表題番号:1997A-311 日付:2004/11/18
研究課題シフトバリアント劣化像のブラインド・デコンボリューション
研究者所属(当時) 資格 氏名
(代表者) 理工学部 教授 小松 進一
研究成果概要
結像光学系によって形成された画像(劣化像)は、光学系のインパルス応答である点像分布関数 (psf) と物体(原画像)とのコンボリューションで記述されることが多い。このとき、劣化像のみから原画像を推定する逆問題をブラインド・デコンボリューション(以下BD)という。筆者はこれまで、フーリエ反復型BDアルゴリズムを実画像に適用する際の諸課題について検討する一方、顕微鏡の3次元psfの推定問題にも着手してきた。
 フーリエ反復型BDアルゴリズムでは、像面位置によるpsfの形状変化がないこと(シフトインバリアント性)を仮定している。しかし、この仮定は望遠鏡画像等では比較的妥当であるが、顕微鏡画像や一般のカメラ画像に対しては厳密には成立しない。現実の画像回復においては、psfが未知でシフトバリアントな場合がほとんどであり、このような場合に適用できるBDアルゴリズムの構築は、画像回復を現実に適用できる範囲を拡げる上でも重要である。

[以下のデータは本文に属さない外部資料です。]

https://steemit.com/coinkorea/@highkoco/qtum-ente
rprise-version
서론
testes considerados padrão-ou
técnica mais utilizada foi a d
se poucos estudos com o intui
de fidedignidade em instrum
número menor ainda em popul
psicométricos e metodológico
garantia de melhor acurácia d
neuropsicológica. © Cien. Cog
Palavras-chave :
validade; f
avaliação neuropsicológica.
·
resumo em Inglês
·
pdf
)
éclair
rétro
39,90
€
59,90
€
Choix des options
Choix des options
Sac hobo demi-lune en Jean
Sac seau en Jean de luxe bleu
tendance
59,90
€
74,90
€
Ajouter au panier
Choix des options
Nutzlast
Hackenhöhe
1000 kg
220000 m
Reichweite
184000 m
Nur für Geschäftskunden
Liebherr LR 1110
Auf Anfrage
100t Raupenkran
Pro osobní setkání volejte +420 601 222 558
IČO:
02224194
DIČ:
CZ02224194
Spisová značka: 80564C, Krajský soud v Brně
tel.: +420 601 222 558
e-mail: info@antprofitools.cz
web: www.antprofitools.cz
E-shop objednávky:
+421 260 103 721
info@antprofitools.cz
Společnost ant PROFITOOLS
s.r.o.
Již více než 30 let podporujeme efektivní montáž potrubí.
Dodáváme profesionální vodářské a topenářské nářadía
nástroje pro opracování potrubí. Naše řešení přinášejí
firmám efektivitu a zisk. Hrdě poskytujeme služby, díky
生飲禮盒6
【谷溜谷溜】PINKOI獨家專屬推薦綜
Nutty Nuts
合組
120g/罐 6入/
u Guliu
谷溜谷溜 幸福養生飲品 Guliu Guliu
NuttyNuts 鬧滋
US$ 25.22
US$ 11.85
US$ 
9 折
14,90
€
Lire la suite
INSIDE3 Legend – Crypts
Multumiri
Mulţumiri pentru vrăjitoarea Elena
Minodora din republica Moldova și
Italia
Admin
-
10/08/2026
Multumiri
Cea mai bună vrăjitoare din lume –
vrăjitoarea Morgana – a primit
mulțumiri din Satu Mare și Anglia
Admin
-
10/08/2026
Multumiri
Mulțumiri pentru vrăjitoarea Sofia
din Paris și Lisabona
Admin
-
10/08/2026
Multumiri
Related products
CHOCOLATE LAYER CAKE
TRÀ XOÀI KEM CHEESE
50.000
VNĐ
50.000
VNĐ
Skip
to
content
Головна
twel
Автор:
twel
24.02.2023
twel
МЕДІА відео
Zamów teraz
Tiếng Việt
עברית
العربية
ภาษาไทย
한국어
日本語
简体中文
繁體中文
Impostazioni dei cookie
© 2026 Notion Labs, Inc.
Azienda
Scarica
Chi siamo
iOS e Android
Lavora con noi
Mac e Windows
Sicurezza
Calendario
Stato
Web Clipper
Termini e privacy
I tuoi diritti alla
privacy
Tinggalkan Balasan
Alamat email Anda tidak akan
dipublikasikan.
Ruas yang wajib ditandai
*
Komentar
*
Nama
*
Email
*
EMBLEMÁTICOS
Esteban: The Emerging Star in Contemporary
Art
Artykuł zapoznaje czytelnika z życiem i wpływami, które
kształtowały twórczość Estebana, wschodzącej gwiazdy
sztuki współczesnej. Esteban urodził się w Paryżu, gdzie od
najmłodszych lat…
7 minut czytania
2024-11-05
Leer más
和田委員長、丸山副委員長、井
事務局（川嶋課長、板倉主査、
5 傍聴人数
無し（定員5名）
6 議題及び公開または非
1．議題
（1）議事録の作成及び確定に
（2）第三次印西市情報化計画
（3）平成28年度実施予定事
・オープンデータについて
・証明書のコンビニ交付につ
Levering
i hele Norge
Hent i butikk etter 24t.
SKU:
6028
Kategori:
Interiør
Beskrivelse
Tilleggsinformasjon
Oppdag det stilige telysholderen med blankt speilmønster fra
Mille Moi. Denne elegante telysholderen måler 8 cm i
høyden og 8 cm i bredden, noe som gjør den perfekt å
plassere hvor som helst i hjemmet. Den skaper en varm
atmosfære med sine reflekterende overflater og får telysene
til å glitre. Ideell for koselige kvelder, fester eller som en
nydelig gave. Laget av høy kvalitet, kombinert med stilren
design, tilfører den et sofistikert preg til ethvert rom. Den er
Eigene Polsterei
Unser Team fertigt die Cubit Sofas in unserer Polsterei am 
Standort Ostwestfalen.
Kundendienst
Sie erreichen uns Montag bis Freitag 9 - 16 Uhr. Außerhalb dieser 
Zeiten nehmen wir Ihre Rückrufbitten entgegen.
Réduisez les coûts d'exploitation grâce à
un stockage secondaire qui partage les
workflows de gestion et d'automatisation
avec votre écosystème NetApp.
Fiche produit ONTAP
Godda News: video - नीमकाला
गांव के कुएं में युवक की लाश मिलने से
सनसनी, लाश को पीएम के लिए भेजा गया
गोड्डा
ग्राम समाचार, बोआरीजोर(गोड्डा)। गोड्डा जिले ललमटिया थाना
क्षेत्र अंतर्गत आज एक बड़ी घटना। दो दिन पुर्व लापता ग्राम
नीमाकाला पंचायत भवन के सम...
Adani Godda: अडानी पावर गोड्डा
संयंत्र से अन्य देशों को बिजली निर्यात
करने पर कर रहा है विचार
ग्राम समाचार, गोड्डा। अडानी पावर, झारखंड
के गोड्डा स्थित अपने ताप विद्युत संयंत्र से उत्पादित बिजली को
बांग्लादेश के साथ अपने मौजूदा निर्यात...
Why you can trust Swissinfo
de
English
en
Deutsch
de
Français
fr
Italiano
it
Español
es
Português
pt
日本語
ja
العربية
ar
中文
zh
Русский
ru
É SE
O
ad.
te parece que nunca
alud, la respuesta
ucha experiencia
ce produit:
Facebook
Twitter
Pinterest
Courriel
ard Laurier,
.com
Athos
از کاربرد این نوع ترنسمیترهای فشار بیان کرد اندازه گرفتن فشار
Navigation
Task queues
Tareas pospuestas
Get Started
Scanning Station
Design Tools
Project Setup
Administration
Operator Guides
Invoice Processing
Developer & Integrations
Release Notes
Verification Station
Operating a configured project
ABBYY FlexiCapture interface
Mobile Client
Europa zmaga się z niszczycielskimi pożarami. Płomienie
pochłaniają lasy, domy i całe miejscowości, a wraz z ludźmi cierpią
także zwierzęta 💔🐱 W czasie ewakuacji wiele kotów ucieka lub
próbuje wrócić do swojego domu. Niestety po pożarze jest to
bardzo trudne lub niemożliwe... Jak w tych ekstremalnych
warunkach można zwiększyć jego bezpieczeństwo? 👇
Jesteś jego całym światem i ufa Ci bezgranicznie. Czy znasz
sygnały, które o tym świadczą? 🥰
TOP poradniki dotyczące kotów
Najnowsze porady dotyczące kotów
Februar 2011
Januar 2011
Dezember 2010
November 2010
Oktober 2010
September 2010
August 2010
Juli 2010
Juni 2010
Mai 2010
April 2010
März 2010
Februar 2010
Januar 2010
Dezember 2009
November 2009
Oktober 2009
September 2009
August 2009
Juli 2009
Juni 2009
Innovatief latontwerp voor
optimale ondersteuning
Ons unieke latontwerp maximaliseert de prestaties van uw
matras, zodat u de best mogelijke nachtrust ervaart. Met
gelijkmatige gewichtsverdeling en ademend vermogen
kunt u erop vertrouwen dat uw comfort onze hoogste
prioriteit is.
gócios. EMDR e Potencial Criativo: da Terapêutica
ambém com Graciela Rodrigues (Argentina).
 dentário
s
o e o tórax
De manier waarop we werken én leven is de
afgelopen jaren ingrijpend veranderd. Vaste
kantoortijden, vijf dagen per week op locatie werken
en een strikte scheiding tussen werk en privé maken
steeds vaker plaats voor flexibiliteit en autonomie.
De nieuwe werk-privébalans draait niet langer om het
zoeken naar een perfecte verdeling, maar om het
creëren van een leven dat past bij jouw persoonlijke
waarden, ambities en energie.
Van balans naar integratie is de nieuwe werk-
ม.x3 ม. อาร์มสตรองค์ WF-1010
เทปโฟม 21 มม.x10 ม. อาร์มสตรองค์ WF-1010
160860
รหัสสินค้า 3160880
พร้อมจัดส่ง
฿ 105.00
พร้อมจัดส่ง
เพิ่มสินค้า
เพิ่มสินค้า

 本研究では、2次元画像を1次元の列ベクトルで表し、像面の各点における点像分布関数(psf)の集合をまとめた psf行列をこれに掛けることによってシフトバリアント光学系の結像特性を表現し、この関係から、行列演算に基づく新しいBDアルゴリズムを構築した。このアルゴリズムでは、推定psf行列の逆行列を掛ける演算と推定原画像行列の逆行列を掛ける演算とを交互に反復している。 ところで、psf行列を推定するためには、画像の画素数をM=N× Nとして、M種類の原画像を用意しその劣化像を観測する必要がある。また、原画像の一時独立性が強くない場合には逆行列が存在しない場合がある。これらの困難を克服するために、特異値分解に基づいて求めた疑似逆行列を利用する方法についてコンピューターシミュレーションにより検討し、原画像の種類が少ない場合にも本方法が適用できることを確認した。
 現実の光学系を用いて実際に形成した劣化像をCCDカメラを用いてワークステーションに取り込むシステムを完成し、この撮像データを使ってBDアルゴリズムの実用性を検討している。今後、顕微鏡画像などへの適用を計画している。